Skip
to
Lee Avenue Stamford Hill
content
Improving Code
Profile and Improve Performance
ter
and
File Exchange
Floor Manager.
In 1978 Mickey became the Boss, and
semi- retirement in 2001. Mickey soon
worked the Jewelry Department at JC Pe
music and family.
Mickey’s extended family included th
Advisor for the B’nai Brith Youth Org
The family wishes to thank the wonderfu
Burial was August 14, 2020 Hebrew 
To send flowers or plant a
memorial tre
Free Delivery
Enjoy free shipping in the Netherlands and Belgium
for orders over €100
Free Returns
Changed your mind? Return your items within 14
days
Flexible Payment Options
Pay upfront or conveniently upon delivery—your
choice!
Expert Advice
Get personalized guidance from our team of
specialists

--

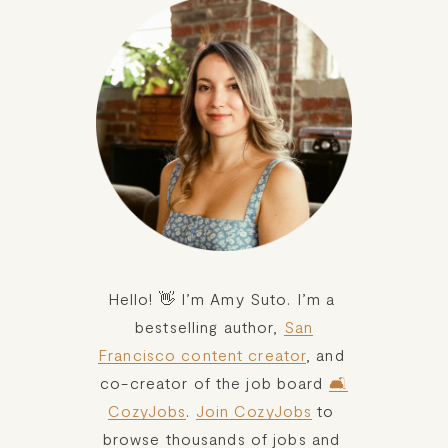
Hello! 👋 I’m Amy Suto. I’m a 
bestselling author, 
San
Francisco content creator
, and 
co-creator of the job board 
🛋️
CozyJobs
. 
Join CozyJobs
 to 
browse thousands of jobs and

• **Task instructions**
Print the lines above from the one with "Floor Manager." through the one with "specialists", both included, exactly as written and nothing more.

• **Answer to this exercise**
Floor Manager.
In 1978 Mickey became the Boss, and
semi- retirement in 2001. Mickey soon
worked the Jewelry Department at JC Pe
music and family.
Mickey’s extended family included th
Advisor for the B’nai Brith Youth Org
The family wishes to thank the wonderfu
Burial was August 14, 2020 Hebrew 
To send flowers or plant a
memorial tre
Free Delivery
Enjoy free shipping in the Netherlands and Belgium
for orders over €100
Free Returns
Changed your mind? Return your items within 14
days
Flexible Payment Options
Pay upfront or conveniently upon delivery—your
choice!
Expert Advice
Get personalized guidance from our team of
specialists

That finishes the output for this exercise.